Low-cost media formulation for culture of brain tumor spheroids (neurospheres)

Abstract

Recent studies have found that the biological features of primary tumors are faithfully recapitulated when a patient's tumor is processed and then maintained as a 3-D spheroid in specialized cell culture media. However, a major drawback for maintenance and routine passage of primary tumors as spheroids has been the high cost of custom-formulated media compared to regular serum-supplemented media. Here we report the formulation of a cost-effective, serum-free medium in which high-grade primary brain tumor (glioblastoma) explants can be established and maintained as spheroids. Based on DMEM, this formulation requires only supplementation with several amino acids, vitamins, synthetic EGF, and bFGF, with most of the cost being associated with the growth factors. A simple addition of BSA (fraction V) obviated the need for numerous other components (or human serum) commonly used in the specialized commercial media formulations.

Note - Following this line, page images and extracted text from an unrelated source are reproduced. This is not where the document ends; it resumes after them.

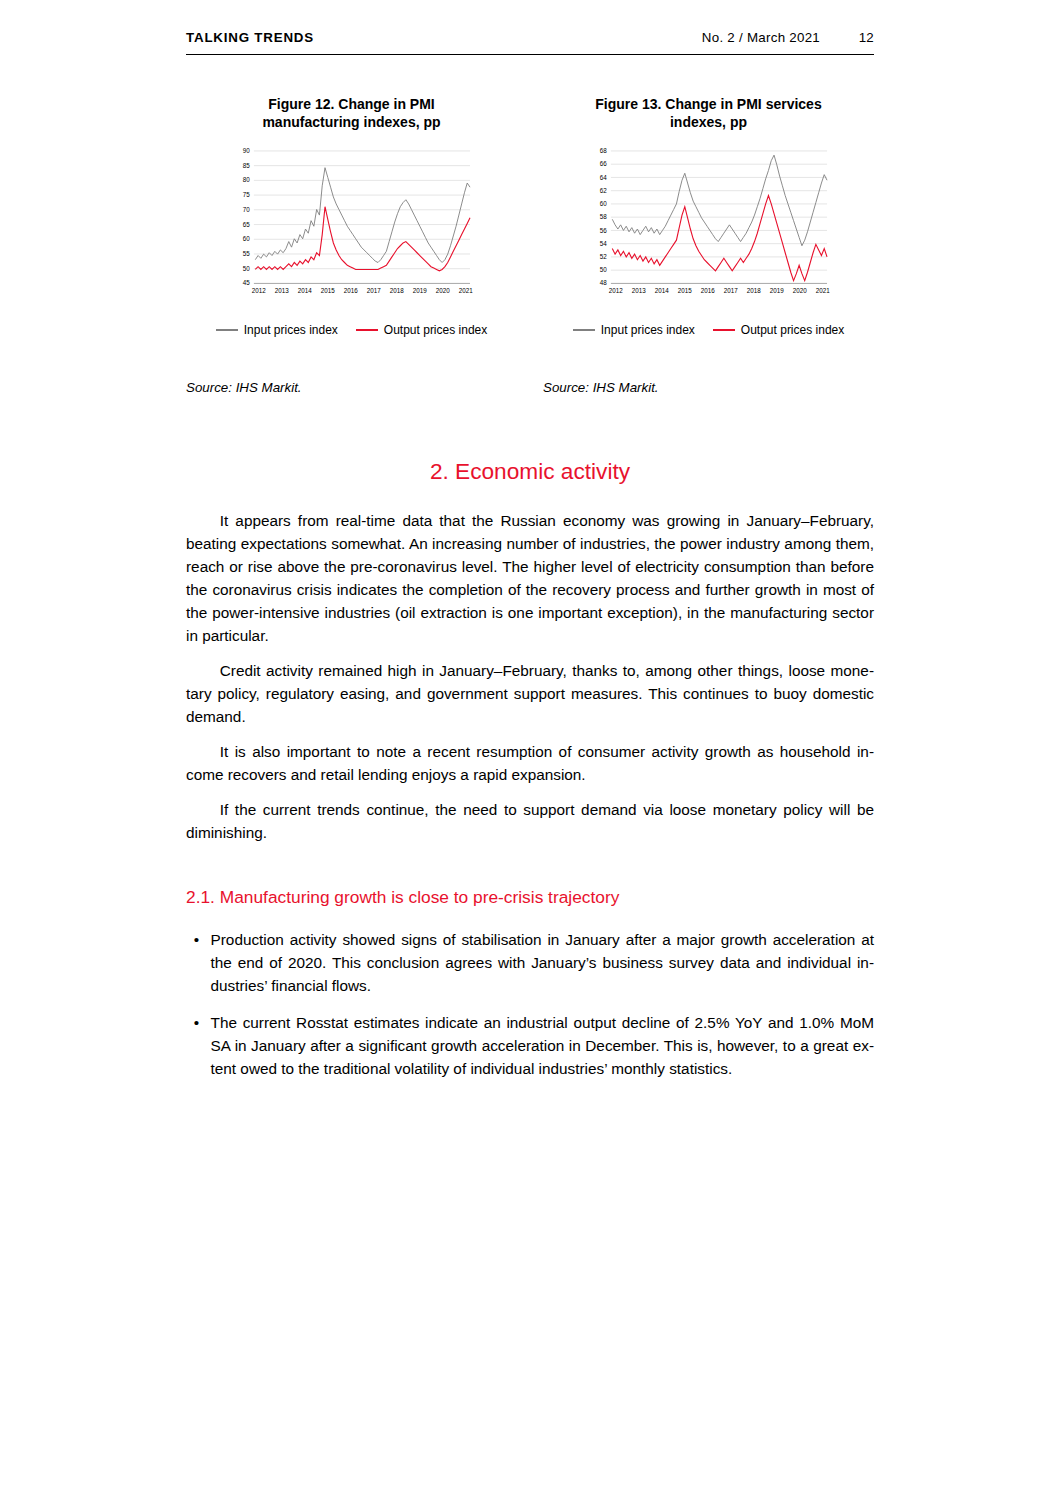TALKING TRENDS
No. 2 / March 2021
12
Figure 12. Change in PMI manufacturing indexes, pp
90 85 80 75 70 65 60 55 50 45 2012 2013 2014 2015 2016 2017 2018 2019 2020 2021
Input prices index Output prices index
Figure 13. Change in PMI services indexes, pp
68 66 64 62 60 58 56 54 52 50 48 2012 2013 2014 2015 2016 2017 2018 2019 2020 2021
Input prices index Output prices index
Source: IHS Markit.
Source: IHS Markit.
2. Economic activity
It appears from real-time data that the Russian economy was growing in January–February, beating expectations somewhat. An increasing number of industries, the power industry among them, reach or rise above the pre-coronavirus level. The higher level of electricity consumption than before the coronavirus crisis indicates the completion of the recovery process and further growth in most of the power-intensive industries (oil extraction is one important exception), in the manufacturing sector in particular.
Credit activity remained high in January–February, thanks to, among other things, loose monetary policy, regulatory easing, and government support measures. This continues to buoy domestic demand.
It is also important to note a recent resumption of consumer activity growth as household income recovers and retail lending enjoys a rapid expansion.
If the current trends continue, the need to support demand via loose monetary policy will be diminishing.
2.1. Manufacturing growth is close to pre-crisis trajectory
Production activity showed signs of stabilisation in January after a major growth acceleration at the end of 2020. This conclusion agrees with January’s business survey data and individual industries’ financial flows.
The current Rosstat estimates indicate an industrial output decline of 2.5% YoY and 1.0% MoM SA in January after a significant growth acceleration in December. This is, however, to a great extent owed to the traditional volatility of individual industries’ monthly statistics.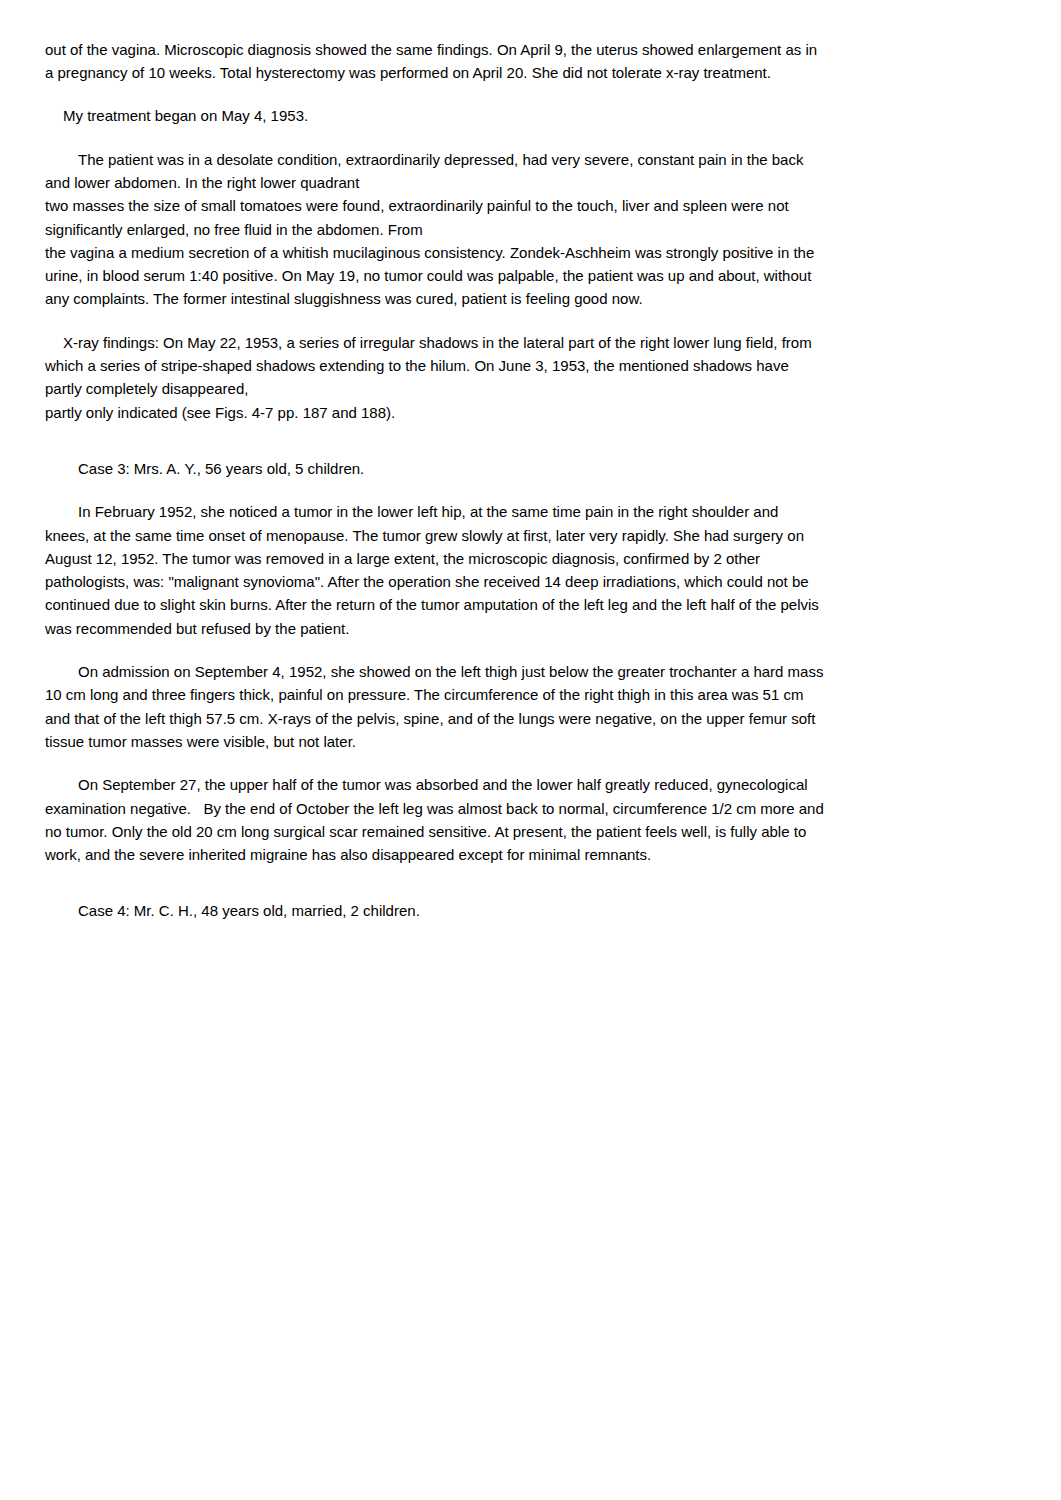out of the vagina. Microscopic diagnosis showed the same findings. On April 9, the uterus showed enlargement as in a pregnancy of 10 weeks. Total hysterectomy was performed on April 20. She did not tolerate x-ray treatment.
My treatment began on May 4, 1953.
The patient was in a desolate condition, extraordinarily depressed, had very severe, constant pain in the back and lower abdomen. In the right lower quadrant
two masses the size of small tomatoes were found, extraordinarily painful to the touch, liver and spleen were not significantly enlarged, no free fluid in the abdomen. From
the vagina a medium secretion of a whitish mucilaginous consistency. Zondek-Aschheim was strongly positive in the urine, in blood serum 1:40 positive. On May 19, no tumor could was palpable, the patient was up and about, without any complaints. The former intestinal sluggishness was cured, patient is feeling good now.
X-ray findings: On May 22, 1953, a series of irregular shadows in the lateral part of the right lower lung field, from which a series of stripe-shaped shadows extending to the hilum. On June 3, 1953, the mentioned shadows have partly completely disappeared,
partly only indicated (see Figs. 4-7 pp. 187 and 188).
Case 3: Mrs. A. Y., 56 years old, 5 children.
In February 1952, she noticed a tumor in the lower left hip, at the same time pain in the right shoulder and knees, at the same time onset of menopause. The tumor grew slowly at first, later very rapidly. She had surgery on August 12, 1952. The tumor was removed in a large extent, the microscopic diagnosis, confirmed by 2 other pathologists, was: "malignant synovioma". After the operation she received 14 deep irradiations, which could not be continued due to slight skin burns. After the return of the tumor amputation of the left leg and the left half of the pelvis was recommended but refused by the patient.
On admission on September 4, 1952, she showed on the left thigh just below the greater trochanter a hard mass 10 cm long and three fingers thick, painful on pressure. The circumference of the right thigh in this area was 51 cm and that of the left thigh 57.5 cm. X-rays of the pelvis, spine, and of the lungs were negative, on the upper femur soft tissue tumor masses were visible, but not later.
On September 27, the upper half of the tumor was absorbed and the lower half greatly reduced, gynecological examination negative. By the end of October the left leg was almost back to normal, circumference 1/2 cm more and no tumor. Only the old 20 cm long surgical scar remained sensitive. At present, the patient feels well, is fully able to work, and the severe inherited migraine has also disappeared except for minimal remnants.
Case 4: Mr. C. H., 48 years old, married, 2 children.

Figure 1. Low-power microscopy (40×) images of spheroids (neurospheres) generated using the low-cost (HMSF) media formulation

(A) U87-MG glioma in regular DMEM supplemented with 10% FBS; (B) U87-MG glioma after passaging in HMSF for two weeks, to induce spheroid formation; (C) human glioma spheroids established from a grade IV glioma (glioblastoma multiforme) after maintenance and passage in HMSF for six months; (D) spheroids established from a primary tumor tissue (grade III astrocytoma) after four weeks of passage; and (E) after two months of passage.

Figure 2. Phenotypic characteristics of primary glioma explants maintained as spheroids in HMSF or commercial neurosphere media, or as monolayer cultures in standard 10% FBS containing media

(A) Invasive capacity of primary glioma spheroids versus monolayer cultures. Assays were carried out in Boyden chambers essentially as described before (9). Matrigel was diluted 1:3 in Optimem-1 media (Life Technologies) supplemented with 4% FBS. Glioma single cell suspensions were prepared by treating with Accutase and 4 × 10⁴ cells plated per well-insert in 0.5 mL of Optimem-1 media as above. 0.75 mL of DMEM/F12 media supplemented with 10% FBS was placed in bottom wells as the chemo-attractant. Twenty-four hours post-plating, the well-inserts were placed in a new set of wells containing 4 μg/mL Calcein AM (Caymen Chemical, MI) in 0.5 mL PBS. The bottom surface of wells was read at 517 nm (494 nm excitation). P-values (± SD, Student's t-test) were: GBM1, 0.049; GBM2, 0.347; GBM3, 0.068. (B) Proliferative rates of glioma spheroids in NeuroCult versus HMSF media. Three to ten cell spheroids maintained in NeuroCult or HMSF media were plated at approximately 1.2 × 10⁶ cells per well in 60 mm diameter plates in 5 mL of each medium, respectively. The media were changed every three days for two weeks. Single cell suspensions were prepared from each spheroid culture and plated in 6 well plates pre-coated in poly L-lysine (10 μg/mL) and allowed to attach overnight in Optimem-1 media supplemented with 4% FBS. MTT assays were carried out on the cells as described previously (8). P-values (± SD, Student's t-test) were: GBM1, 0.959; GBM2, 0.008; GBM3, <0.001. (C) CD133 expression in glioma spheroids versus monolayer cultures. Single cell suspensions were prepared using Accutase and washed in Optimem-1 media supplemented with 4% FBS. The cells were suspended in PBS supplemented with 0.2% BSA and 2 mM EDTA at 10⁷ cells per 80 μl. Twenty μl of FcR blocking reagent and 10 μl of phycoerythrin coupled CD133 antibody (Miltenyi Biotech, CA) were added to each sample and incubated in the dark for 30 min at room temperature. The cells were then washed (2 mL) and resuspended in the same PBS buffer as above and analyzed in a BD LSRII flow cytometer (BD Biosciences, San Jose, CA). FlowJo ver. 9.3.2 software (TreeStar, Inc., Ashland, OR) was used for analysis.